There is a device that measures heart rate variability which subsequently measures stress. Here's how it works: It takes readings from the heart via a pulse from a peripheral artery and then measures the minor variations in terms of milliseconds between each pulse. It then takes this information and determines how much or how little sympathetic and parasympathetic nervous control your heart is under.

The heart has dual innervation, partially under sympathetic control and partially under parasympathetic control.

Sympathetic control takes seconds to affect the inter-beat variance. Parasympathetic control takes only milliseconds. As a result, the Pulse Wave Profiler (the device we use to measure heart rate variability) can detect your dominant nervous innervation to the heart and also to what degree you are “locked” into a state of sympathetic or parasympathetic physiology. As with almost all things in this world, balance is the key! The farther you are away from having balance (meaning low heart rate variability), the closer you are to hearing that you have a disease there is no cure for.

So what the heck do you do if you have low variations in heart rate? Glad I asked.

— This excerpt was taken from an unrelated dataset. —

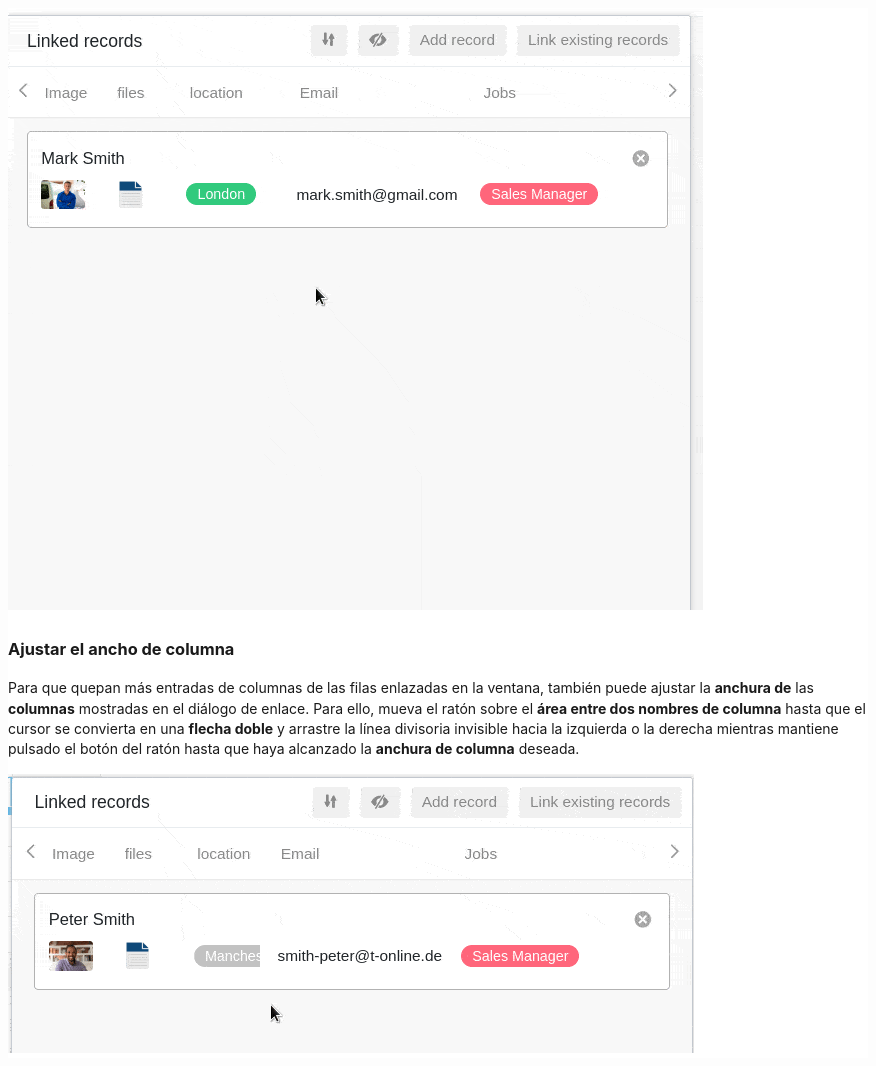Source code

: ![Ajustar el tamaño de la ventana del diálogo de enlaces](images/adjust-size-of-the-link-dialogue.gif)

### Ajustar el ancho de columna

Para que quepan más entradas de columnas de las filas enlazadas en la ventana, también puede ajustar la **anchura de** las **columnas** mostradas en el diálogo de enlace. Para ello, mueva el ratón sobre el **área entre dos nombres de columna** hasta que el cursor se convierta en una **flecha doble** y arrastre la línea divisoria invisible hacia la izquierda o la derecha mientras mantiene pulsado el botón del ratón hasta que haya alcanzado la **anchura de columna** deseada.

![Ajustar el ancho de columna](images/adjust-size-of-columns-in-link-dialog.gif)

  1. You have to cut off the source of your fears and threats and begin to change your perception! If that means giving up watching the news and scrolling through Facebook for hours on end, so be it. Maybe you need to quit watching those shows that put your state of internal physiology into panic, or you might need to ditch that abusive relationship or quit the job you despise going to everyday. At least this way you’ll have your health long enough to find new ones. Whatever your major stressors might be, the time is now to make them go away.
  2. You have to start moving to the point of sweating. If you haven’t done this in a long time, go slow and build up. This has to be done 3 times per week for at least 20 minutes. If you are capable, I recommend high intensity interval training (HIIT). This is getting long so if you are unsure of what I mean, this link provides not only some useful info about HIIT, but also a video demonstration that requires no equipment (Now what’s your excuse?). This type of movement will balance out the levels of serotonin, glucagon, insulin, cortisol, epinephrine and norepinephrine, while increasing levels of human growth hormone and insulin-like growth factor.
  3. You need to have a free and clear nervous system capable of adaptation. Find a chiropractor in your area who does heart rate variability testing. If they do more than that, great! Static electromyography, thermography, range of motion and heart rate variability are always tested in our office and are excellent tools for assessing your starting point as well as progression.
  4. Meditate. Quiet your brain at least once per day for about 15 to 20 minutes and do nothing but listen to your breath go in and out. Your mind will wander and won’t know what to do at first. That’s okay. It will eventually shut up. In the meantime, pay no attention to it and focus in on the breaths. Incorporate this with yoga or Thai Chi and you will greatly decrease the amount of time it takes to get your health back!

This is not an all inclusive list by any means but will help get you on your way. You should also understand that in order to get your health back, you will never find a microwavable version. There is no miracle cure for any type of lifestyle disease and simply covering up the symptoms does not equal a cure. If you have any questions feel free to comment and I will do my best to answer in a timely manner.